#### Task to carry out
Write down the listing again exactly as it appears below, without its pictures.

#### Data
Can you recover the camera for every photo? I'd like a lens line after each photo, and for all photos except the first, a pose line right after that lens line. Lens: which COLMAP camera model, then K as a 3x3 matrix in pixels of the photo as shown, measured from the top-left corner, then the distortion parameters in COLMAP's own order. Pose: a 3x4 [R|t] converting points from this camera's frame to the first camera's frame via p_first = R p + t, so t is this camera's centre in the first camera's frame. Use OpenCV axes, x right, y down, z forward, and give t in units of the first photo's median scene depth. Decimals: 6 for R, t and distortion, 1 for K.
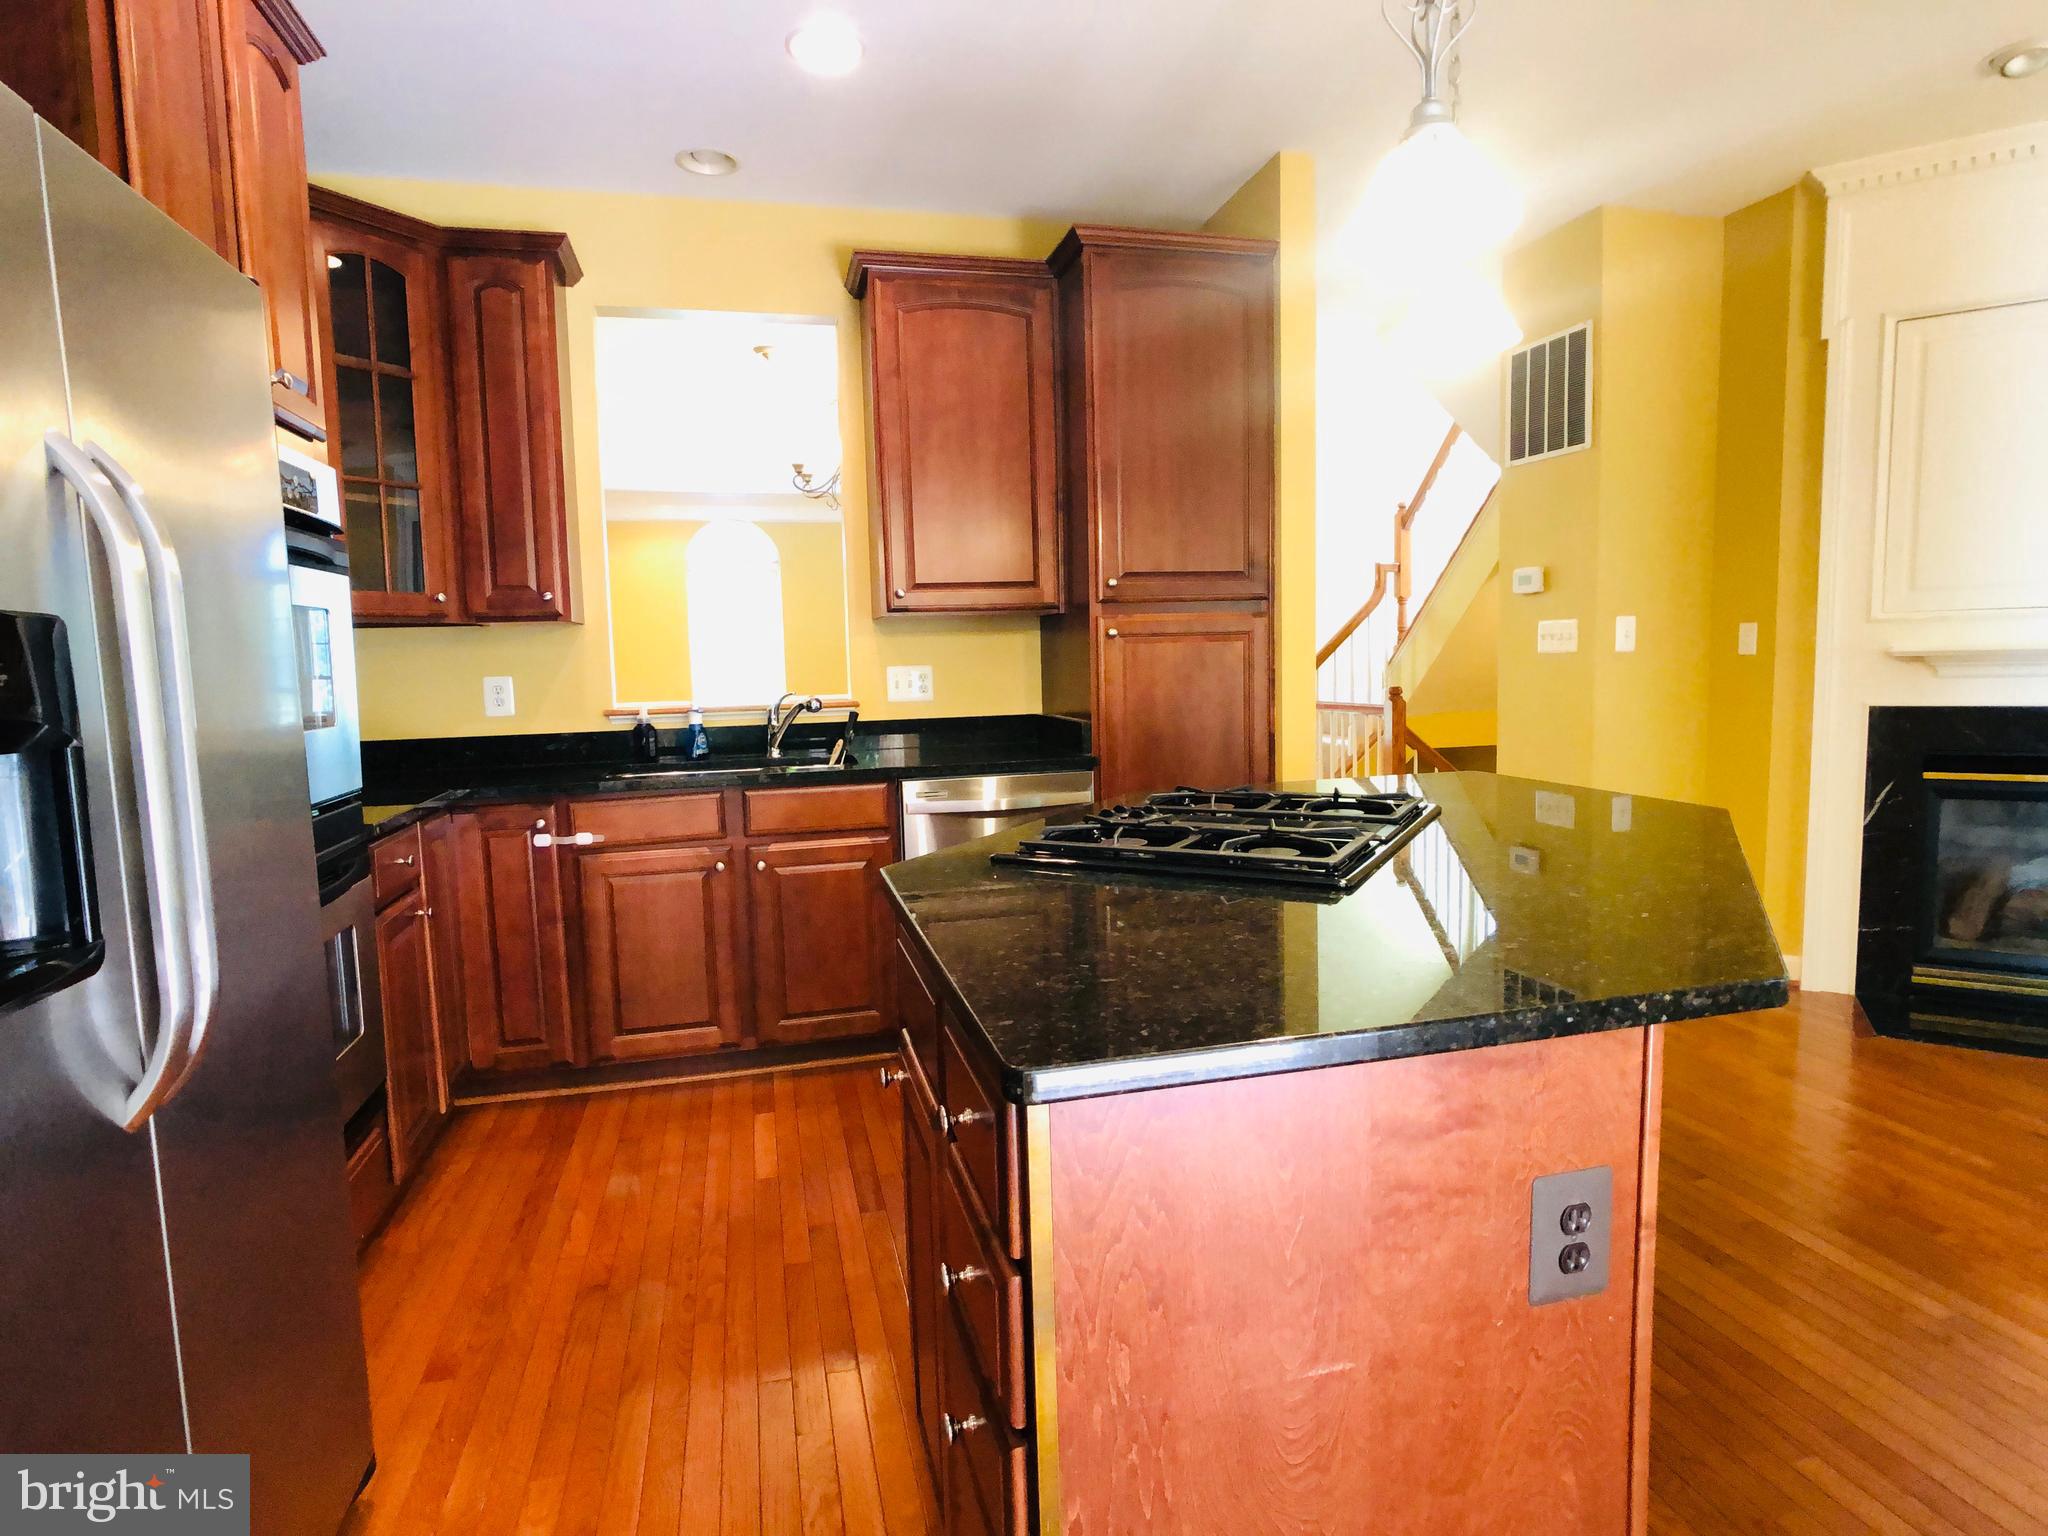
lens RADIAL K [[1087.1, 0, 1026.7], [0, 1087.1, 752.3], [0, 0, 1]] dist [-0.021717, 0.009491]
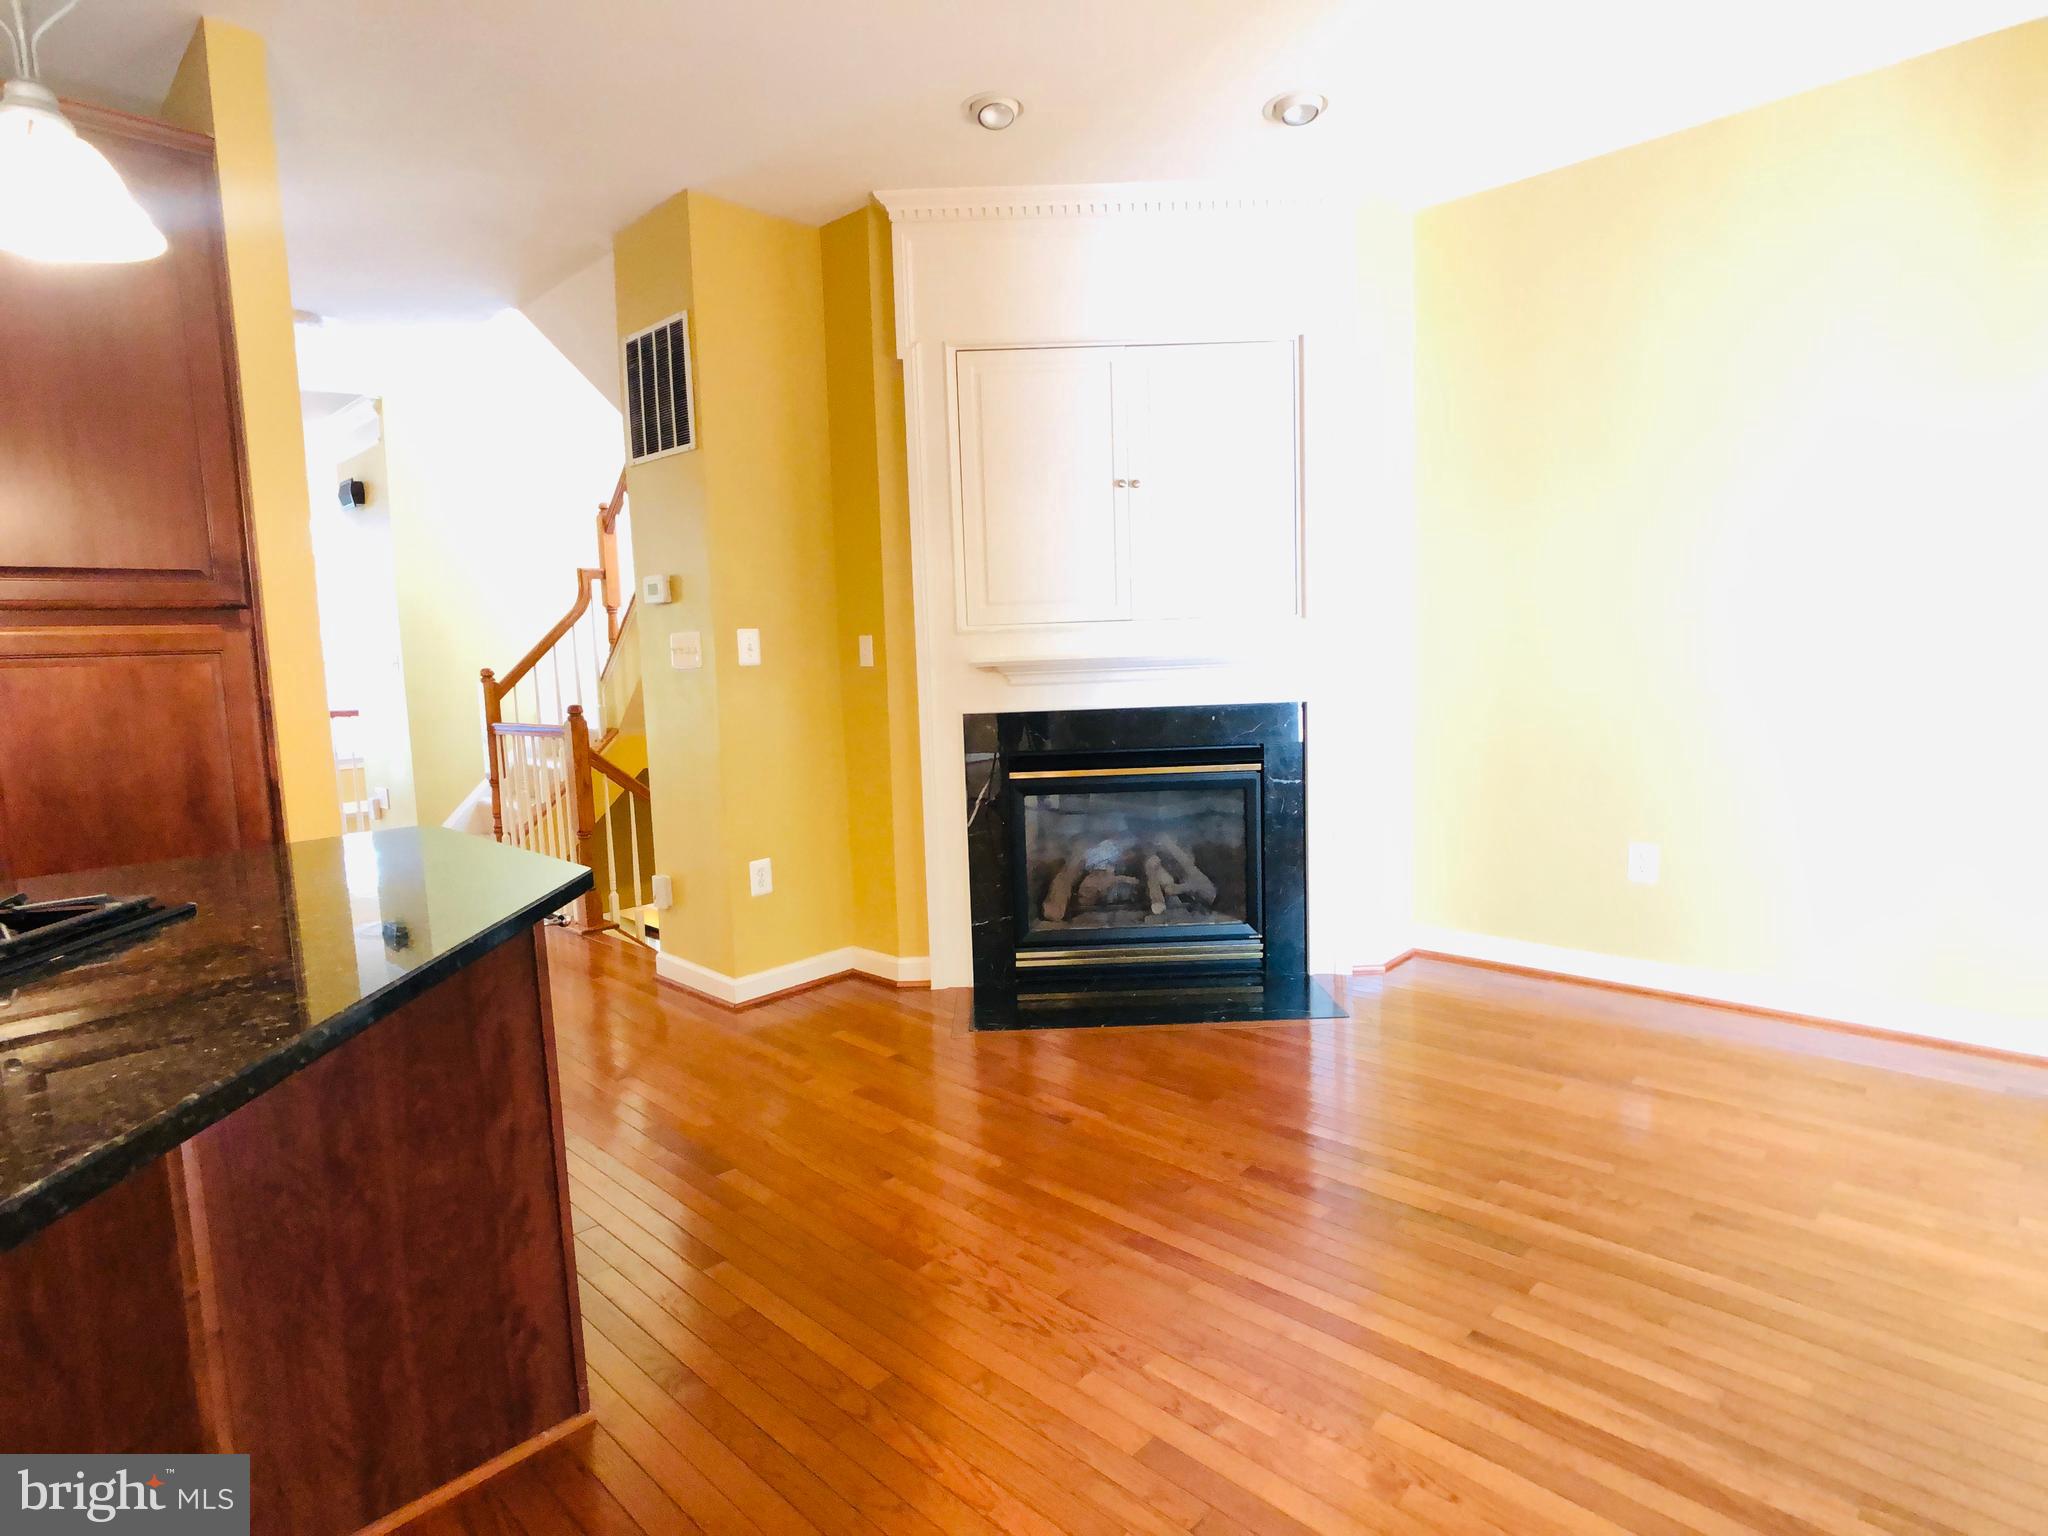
lens RADIAL K [[1087.1, 0, 1026.7], [0, 1087.1, 752.3], [0, 0, 1]] dist [-0.021717, 0.009491]
pose [[0.844367, -0.057685, 0.532651, 0.264662], [0.061567, 0.998048, 0.010490, -0.012736], [-0.532216, 0.023936, 0.846270, 0.065107]]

#### Finished exercise
Can you recover the camera for every photo? I'd like a lens line after each photo, and for all photos except the first, a pose line right after that lens line. Lens: which COLMAP camera model, then K as a 3x3 matrix in pixels of the photo as shown, measured from the top-left corner, then the distortion parameters in COLMAP's own order. Pose: a 3x4 [R|t] converting points from this camera's frame to the first camera's frame via p_first = R p + t, so t is this camera's centre in the first camera's frame. Use OpenCV axes, x right, y down, z forward, and give t in units of the first photo's median scene depth. Decimals: 6 for R, t and distortion, 1 for K.
lens RADIAL K [[1087.1, 0, 1026.7], [0, 1087.1, 752.3], [0, 0, 1]] dist [-0.021717, 0.009491]
lens RADIAL K [[1087.1, 0, 1026.7], [0, 1087.1, 752.3], [0, 0, 1]] dist [-0.021717, 0.009491]
pose [[0.844367, -0.057685, 0.532651, 0.264662], [0.061567, 0.998048, 0.010490, -0.012736], [-0.532216, 0.023936, 0.846270, 0.065107]]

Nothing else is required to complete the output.